(Extracted data entries)
======

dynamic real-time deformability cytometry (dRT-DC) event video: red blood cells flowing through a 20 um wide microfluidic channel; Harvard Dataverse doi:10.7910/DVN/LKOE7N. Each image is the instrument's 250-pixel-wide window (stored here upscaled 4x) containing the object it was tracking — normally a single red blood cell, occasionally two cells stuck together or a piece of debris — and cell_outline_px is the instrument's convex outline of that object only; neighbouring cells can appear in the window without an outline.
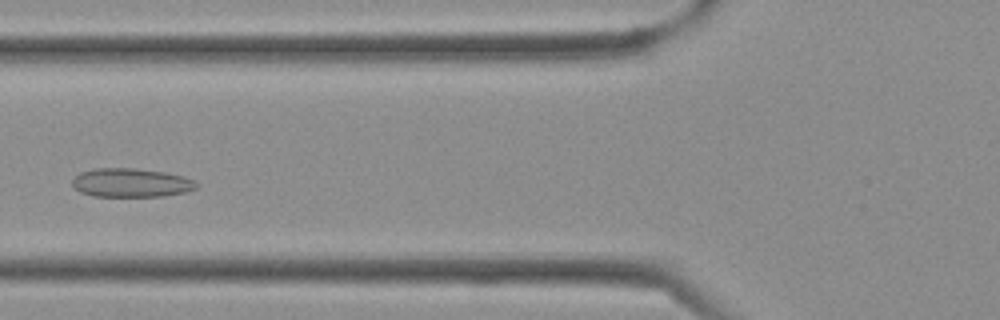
{"species": "Egyptian fruit bat (a non-hibernating species)", "species_latin": "Rousettus aegyptiacus", "temperature_condition": "cold", "stored_images_in_passage": 31, "camera_frame_rate_fps": 3000, "um_per_image_px": 0.085, "frame": {"image": 1, "passage_image": 7, "time_ms": 2.0, "image_size_px": [1000, 320], "cell_outline_px": [[200, 184], [196, 188], [184, 192], [164, 196], [92, 196], [80, 192], [72, 184], [72, 180], [80, 172], [96, 168], [136, 168], [164, 172], [184, 176], [196, 180]], "centroid_in_image_um": [11.17, 15.53], "position_along_channel_um": 114.6, "area_um2": 20.92}}
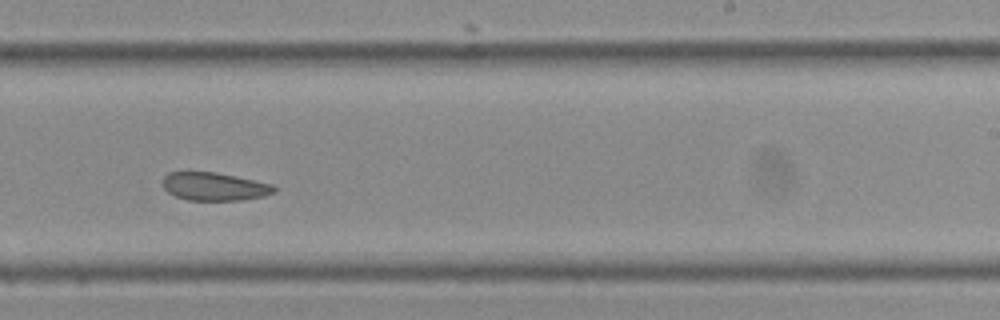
{"frame": {"image": 2, "passage_image": 16, "time_ms": 5.0, "image_size_px": [1000, 320], "cell_outline_px": [[276, 192], [264, 196], [240, 200], [188, 200], [176, 196], [168, 192], [164, 188], [164, 176], [168, 172], [216, 172], [272, 184], [276, 188]], "centroid_in_image_um": [18.23, 15.85], "position_along_channel_um": 270.8, "area_um2": 18.09}}
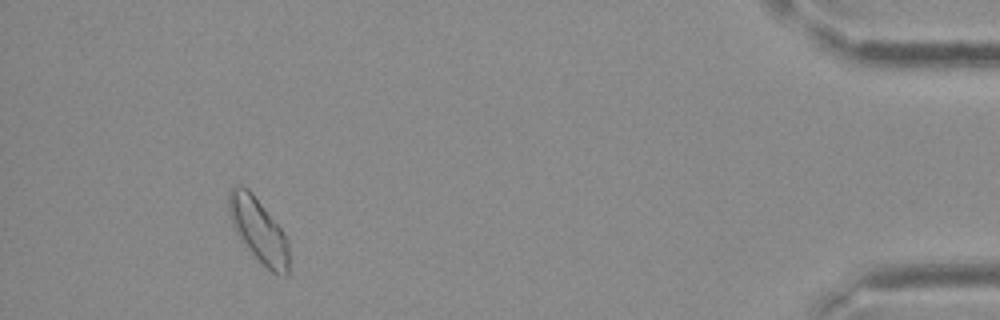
{"frame": {"image": 3, "passage_image": 28, "time_ms": 9.0, "image_size_px": [1000, 320], "cell_outline_px": [[288, 276], [276, 276], [240, 240], [232, 224], [228, 212], [228, 192], [232, 188], [248, 188], [252, 192], [280, 228], [288, 240]], "centroid_in_image_um": [21.97, 19.59], "position_along_channel_um": 413.2, "area_um2": 22.02}}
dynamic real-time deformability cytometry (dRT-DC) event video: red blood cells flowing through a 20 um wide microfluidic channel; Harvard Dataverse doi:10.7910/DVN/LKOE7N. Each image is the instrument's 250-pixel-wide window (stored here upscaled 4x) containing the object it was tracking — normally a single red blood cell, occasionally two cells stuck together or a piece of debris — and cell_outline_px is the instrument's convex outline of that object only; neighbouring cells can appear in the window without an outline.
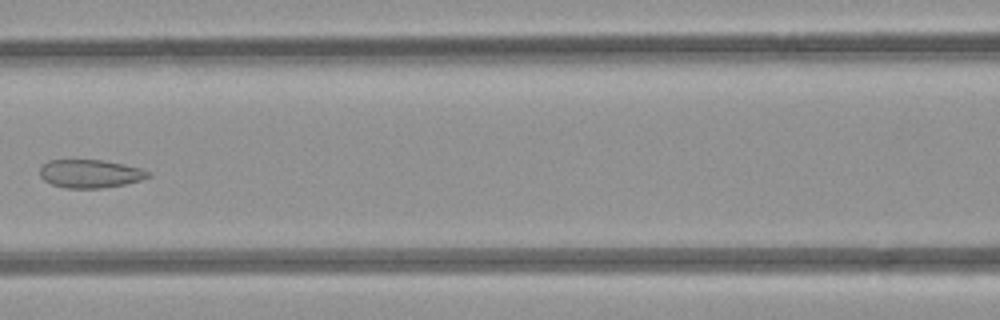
{"species": "common noctule bat (a hibernating species)", "species_latin": "Nyctalus noctula", "temperature_condition": "room temperature", "stored_images_in_passage": 7, "camera_frame_rate_fps": 3000, "um_per_image_px": 0.085, "animal": {"sex": "female", "body_mass_g": 21.9}, "frame": {"image": 1, "passage_image": 6, "time_ms": 6.333, "image_size_px": [1000, 320], "cell_outline_px": [[152, 176], [140, 180], [124, 184], [100, 188], [64, 188], [52, 184], [44, 180], [40, 176], [40, 164], [48, 160], [100, 160], [124, 164], [140, 168], [148, 172]], "centroid_in_image_um": [7.62, 14.76], "position_along_channel_um": 159.0, "area_um2": 17.8}}
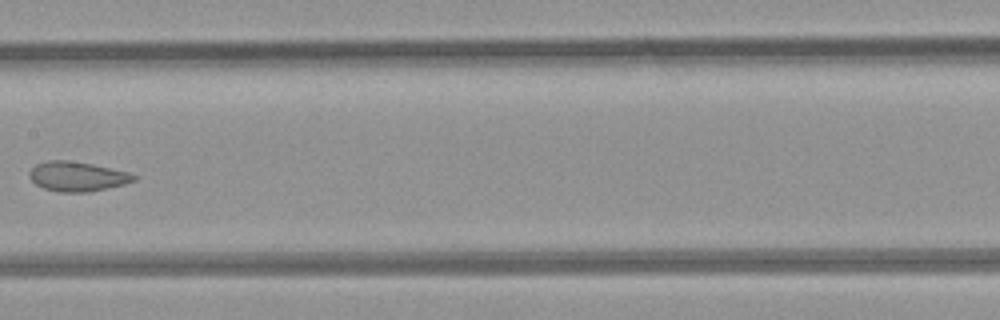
{"frame": {"image": 2, "passage_image": 7, "time_ms": 7.333, "image_size_px": [1000, 320], "cell_outline_px": [[136, 180], [124, 184], [108, 188], [88, 192], [60, 192], [44, 188], [36, 184], [28, 176], [28, 172], [36, 164], [48, 160], [64, 160], [92, 164], [128, 172], [136, 176]], "centroid_in_image_um": [6.55, 15.0], "position_along_channel_um": 200.9, "area_um2": 17.92}}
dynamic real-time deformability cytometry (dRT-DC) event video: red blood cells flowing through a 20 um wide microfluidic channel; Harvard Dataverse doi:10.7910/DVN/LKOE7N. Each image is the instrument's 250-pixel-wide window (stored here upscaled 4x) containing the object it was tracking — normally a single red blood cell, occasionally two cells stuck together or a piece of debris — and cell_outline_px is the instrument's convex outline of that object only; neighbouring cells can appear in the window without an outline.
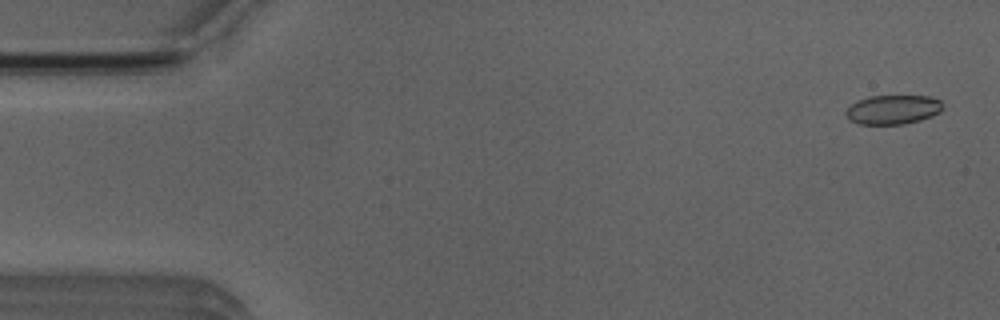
{"species": "Egyptian fruit bat (a non-hibernating species)", "species_latin": "Rousettus aegyptiacus", "temperature_condition": "room temperature", "stored_images_in_passage": 6, "camera_frame_rate_fps": 3000, "um_per_image_px": 0.085, "animal": {"sex": "male"}, "frame": {"image": 1, "passage_image": 1, "time_ms": 0.0, "image_size_px": [1000, 320], "cell_outline_px": [[944, 108], [940, 112], [932, 116], [920, 120], [904, 124], [860, 124], [848, 120], [844, 112], [856, 100], [868, 96], [928, 96], [940, 100], [944, 104]], "centroid_in_image_um": [75.9, 9.31], "position_along_channel_um": 9.1, "area_um2": 16.7}}
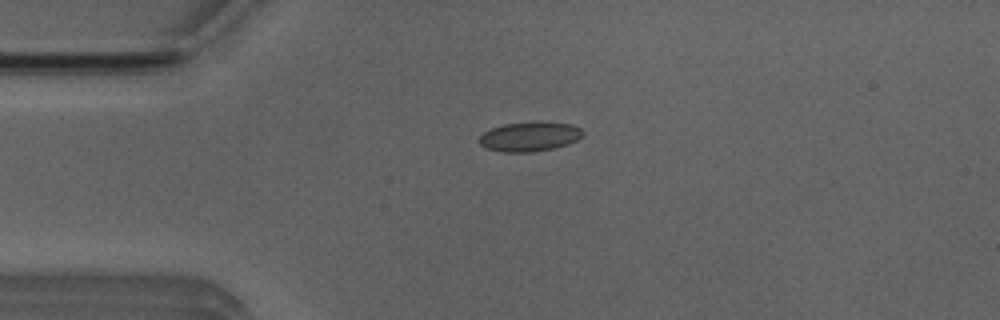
{"frame": {"image": 2, "passage_image": 4, "time_ms": 3.333, "image_size_px": [1000, 320], "cell_outline_px": [[584, 132], [576, 140], [568, 144], [552, 148], [528, 152], [504, 152], [488, 148], [480, 144], [480, 136], [484, 132], [492, 128], [504, 124], [536, 120], [540, 120], [572, 124], [580, 128]], "centroid_in_image_um": [45.04, 11.57], "position_along_channel_um": 40.0, "area_um2": 17.86}}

======

Directions
Transcribe all the records above word for word, without their images.

Solution for this task
dynamic real-time deformability cytometry (dRT-DC) event video: red blood cells flowing through a 20 um wide microfluidic channel; Harvard Dataverse doi:10.7910/DVN/LKOE7N. Each image is the instrument's 250-pixel-wide window (stored here upscaled 4x) containing the object it was tracking — normally a single red blood cell, occasionally two cells stuck together or a piece of debris — and cell_outline_px is the instrument's convex outline of that object only; neighbouring cells can appear in the window without an outline.
{"species": "Egyptian fruit bat (a non-hibernating species)", "species_latin": "Rousettus aegyptiacus", "temperature_condition": "cold", "stored_images_in_passage": 31, "camera_frame_rate_fps": 3000, "um_per_image_px": 0.085, "frame": {"image": 1, "passage_image": 7, "time_ms": 2.0, "image_size_px": [1000, 320], "cell_outline_px": [[200, 184], [196, 188], [184, 192], [164, 196], [92, 196], [80, 192], [72, 184], [72, 180], [80, 172], [96, 168], [136, 168], [164, 172], [184, 176], [196, 180]], "centroid_in_image_um": [11.17, 15.53], "position_along_channel_um": 114.6, "area_um2": 20.92}}
{"frame": {"image": 2, "passage_image": 16, "time_ms": 5.0, "image_size_px": [1000, 320], "cell_outline_px": [[276, 192], [264, 196], [240, 200], [188, 200], [176, 196], [168, 192], [164, 188], [164, 176], [168, 172], [216, 172], [272, 184], [276, 188]], "centroid_in_image_um": [18.23, 15.85], "position_along_channel_um": 270.8, "area_um2": 18.09}}
{"frame": {"image": 3, "passage_image": 28, "time_ms": 9.0, "image_size_px": [1000, 320], "cell_outline_px": [[288, 276], [276, 276], [240, 240], [232, 224], [228, 212], [228, 192], [232, 188], [248, 188], [252, 192], [280, 228], [288, 240]], "centroid_in_image_um": [21.97, 19.59], "position_along_channel_um": 413.2, "area_um2": 22.02}}
dynamic real-time deformability cytometry (dRT-DC) event video: red blood cells flowing through a 20 um wide microfluidic channel; Harvard Dataverse doi:10.7910/DVN/LKOE7N. Each image is the instrument's 250-pixel-wide window (stored here upscaled 4x) containing the object it was tracking — normally a single red blood cell, occasionally two cells stuck together or a piece of debris — and cell_outline_px is the instrument's convex outline of that object only; neighbouring cells can appear in the window without an outline.
{"species": "common noctule bat (a hibernating species)", "species_latin": "Nyctalus noctula", "temperature_condition": "room temperature", "stored_images_in_passage": 7, "camera_frame_rate_fps": 3000, "um_per_image_px": 0.085, "animal": {"sex": "female", "body_mass_g": 21.9}, "frame": {"image": 1, "passage_image": 6, "time_ms": 6.333, "image_size_px": [1000, 320], "cell_outline_px": [[152, 176], [140, 180], [124, 184], [100, 188], [64, 188], [52, 184], [44, 180], [40, 176], [40, 164], [48, 160], [100, 160], [124, 164], [140, 168], [148, 172]], "centroid_in_image_um": [7.62, 14.76], "position_along_channel_um": 159.0, "area_um2": 17.8}}
{"frame": {"image": 2, "passage_image": 7, "time_ms": 7.333, "image_size_px": [1000, 320], "cell_outline_px": [[136, 180], [124, 184], [108, 188], [88, 192], [60, 192], [44, 188], [36, 184], [28, 176], [28, 172], [36, 164], [48, 160], [64, 160], [92, 164], [128, 172], [136, 176]], "centroid_in_image_um": [6.55, 15.0], "position_along_channel_um": 200.9, "area_um2": 17.92}}
dynamic real-time deformability cytometry (dRT-DC) event video: red blood cells flowing through a 20 um wide microfluidic channel; Harvard Dataverse doi:10.7910/DVN/LKOE7N. Each image is the instrument's 250-pixel-wide window (stored here upscaled 4x) containing the object it was tracking — normally a single red blood cell, occasionally two cells stuck together or a piece of debris — and cell_outline_px is the instrument's convex outline of that object only; neighbouring cells can appear in the window without an outline.
{"species": "Egyptian fruit bat (a non-hibernating species)", "species_latin": "Rousettus aegyptiacus", "temperature_condition": "room temperature", "stored_images_in_passage": 6, "camera_frame_rate_fps": 3000, "um_per_image_px": 0.085, "animal": {"sex": "male"}, "frame": {"image": 1, "passage_image": 1, "time_ms": 0.0, "image_size_px": [1000, 320], "cell_outline_px": [[944, 108], [940, 112], [932, 116], [920, 120], [904, 124], [860, 124], [848, 120], [844, 112], [856, 100], [868, 96], [928, 96], [940, 100], [944, 104]], "centroid_in_image_um": [75.9, 9.31], "position_along_channel_um": 9.1, "area_um2": 16.7}}
{"frame": {"image": 2, "passage_image": 4, "time_ms": 3.333, "image_size_px": [1000, 320], "cell_outline_px": [[584, 132], [576, 140], [568, 144], [552, 148], [528, 152], [504, 152], [488, 148], [480, 144], [480, 136], [484, 132], [492, 128], [504, 124], [536, 120], [540, 120], [572, 124], [580, 128]], "centroid_in_image_um": [45.04, 11.57], "position_along_channel_um": 40.0, "area_um2": 17.86}}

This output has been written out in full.